■ Tasks and exercises ■
• A. In the sugar-replacement text, what energy value is given for Litesse polydextrose?
• B. Reproduce the sugar-replacement text word for word from "Sucrose influences the" to "Mr. Helstad said.".

START Text

Sucrose influences the gelation of starch from flour or other added starches. "This affects the height and spread (of cookies)," Ms. Turner observed. "This function is based on the interaction between the sweetener and the starch."
Volume, rise and density are also affected. "And changes in these features can impact packaging and consumer acceptance," Mr. Helstad said.
Appearance — crust color, browning, crumb density and texture — can also be affected. For example, he explained, textural features like softness, chewiness and crispiness are influenced by sucrose’s crystallinity and solubility and must be adjusted when it is replaced. "Is the bite crisp or chewy?" he asked. "Is the surface appearance glossy, frosted or matte? Does the final product need to have a ‘grained’ or ‘ungrained’ texture? These properties of sucrose help determine a final product’s texture and bite. Sucrose solubility and crystal size can impact the viscosity of a batter, which will impact batter density and final product density."
Crust color improves the look of cake and cookie tops, and any nutritive sweetener that is also a reducing sugar accomplishes this result through the Maillard reaction. "Fructose, for example, will add color to crusts," Ms. Turner said.
And then there is the matter of sweetness. Corn syrups provide a broad array of nutritive alternatives to sugar. In combination with neutral-flavored bulking agents such as polydextrose or soluble corn fiber, high-intensity sweeteners can substitute for sugar’s sweetness, if formulators take into account dough and batter pH and baking temperatures. "Sweetness also influences flavors and may mask bitter off-notes," Mr. Helstad added.
CHOICE OF INGREDIENTS. "Sucrose has four basic functionalities — sweetener, bulking agent, texturizer and as a source of crust color — and its replacements reflect these," Ms. Turner said. For example, Tate & Lyle not only manufacturers sweetener syrups but also Promitor soluble corn fiber and Stalite polydextrose, which have bulking functions yet low caloric values. The supplier also produces Splenda non-nutritive sweetener, which is 600 times sweeter than sucrose but with no calories, and Crystar crystalline fructose, which because it is sweeter than sucrose can be blended with sugar to retain overall sweetness but yield lower sugar content overall.
"One of Promitor soluble corn fiber’s benefits is that it is so easy to use," Ms. Turner said. "It has almost the same consistency as corn syrup. Most replacements are 1:1 in commercial applications. It is very low in sweetness and flavor, so the formulator would have to add Splenda to restore the sweetness."
Bulking agents include polydextrose, which also acts as a prebiotic. "Caloric reduction occurs because Litesse polydextrose has an energy value of 1 Cal per g, compared with fat at 9 Cal per g and sugar at 4 Cal per g," said Peter Thomson, application manager, bakery & cereals, sweeteners division, Danisco (UK) Ltd., Redhill, UK. "Litesse is only partially fermented by intestinal micro-organisms, producing volatile fatty acids that are absorbed and used by the body." The prebiotic qualities of this polydextrose are considered beneficial in many countries, he noted.

END Text
START Information shown

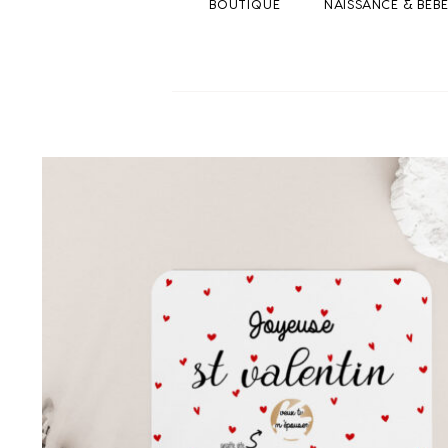
BOUTIQUE
NAISSANCE & BEB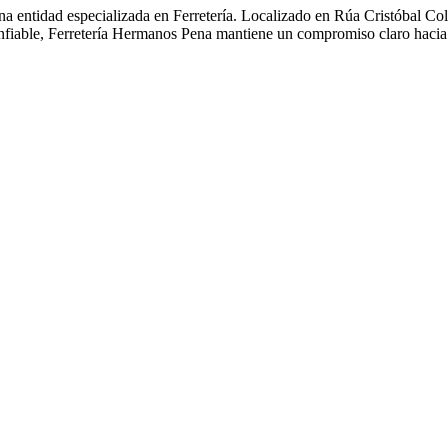
na entidad especializada en Ferretería. Localizado en Rúa Cristóbal C
onfiable, Ferretería Hermanos Pena mantiene un compromiso claro hacia 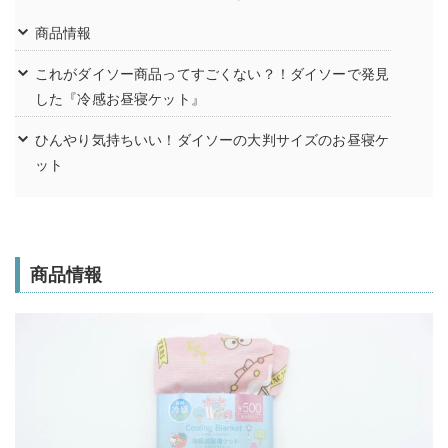
商品情報
これがダイソー商品ってすごくない？！ダイソーで発見
した『冷感お昼寝ケット』
ひんやり気持ちいい！ダイソーの大判サイズのお昼寝ケ
ット
商品情報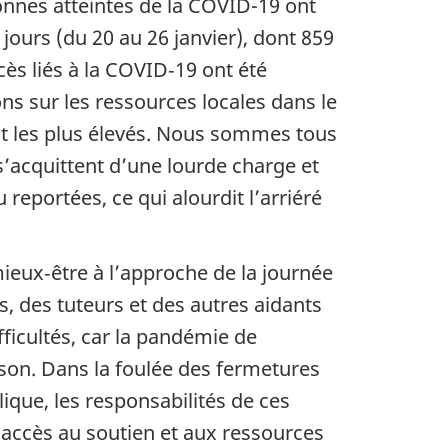
onnes atteintes de la COVID-19 ont
ours (du 20 au 26 janvier), dont 859
ès liés à la COVID‑19 ont été
s sur les ressources locales dans le
ont les plus élevés. Nous sommes tous
 s’acquittent d’une lourde charge et
eportées, ce qui alourdit l’arriéré
mieux‑être à l’approche de la journée
s, des tuteurs et des autres aidants
ficultés, car la pandémie de
ison. Dans la foulée des fermetures
ique, les responsabilités de ces
 accès au soutien et aux ressources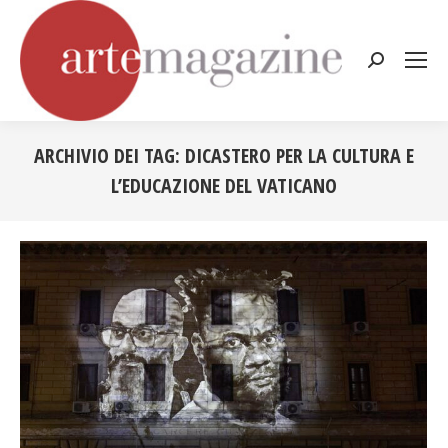
Cerca:
ARCHIVIO DEI TAG:
DICASTERO PER LA CULTURA E
L’EDUCAZIONE DEL VATICANO
Tu sei qui: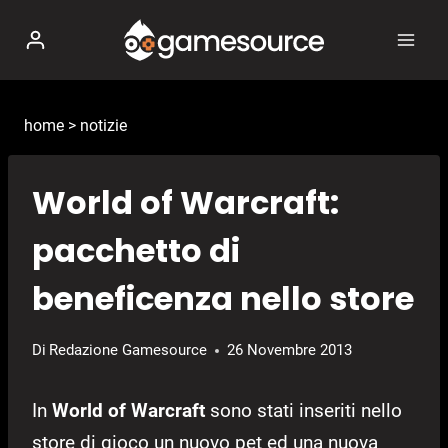
Salta
al
contenuto
home
>
notizie
World of Warcraft:
pacchetto di
beneficenza nello store
Di
Redazione Gamesource
26 Novembre 2013
In
World of Warcraft
sono stati inseriti nello
store di gioco un nuovo pet ed una nuova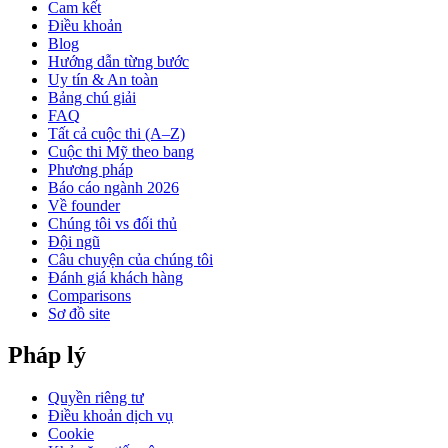
Cam kết
Điều khoản
Blog
Hướng dẫn từng bước
Uy tín & An toàn
Bảng chú giải
FAQ
Tất cả cuộc thi (A–Z)
Cuộc thi Mỹ theo bang
Phương pháp
Báo cáo ngành 2026
Về founder
Chúng tôi vs đối thủ
Đội ngũ
Câu chuyện của chúng tôi
Đánh giá khách hàng
Comparisons
Sơ đồ site
Pháp lý
Quyền riêng tư
Điều khoản dịch vụ
Cookie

END Information shown

■ Task-by-task outputs ■
• A. 1 Cal per g

• B.
Sucrose influences the gelation of starch from flour or other added starches. "This affects the height and spread (of cookies)," Ms. Turner observed. "This function is based on the interaction between the sweetener and the starch."
Volume, rise and density are also affected. "And changes in these features can impact packaging and consumer acceptance," Mr. Helstad said.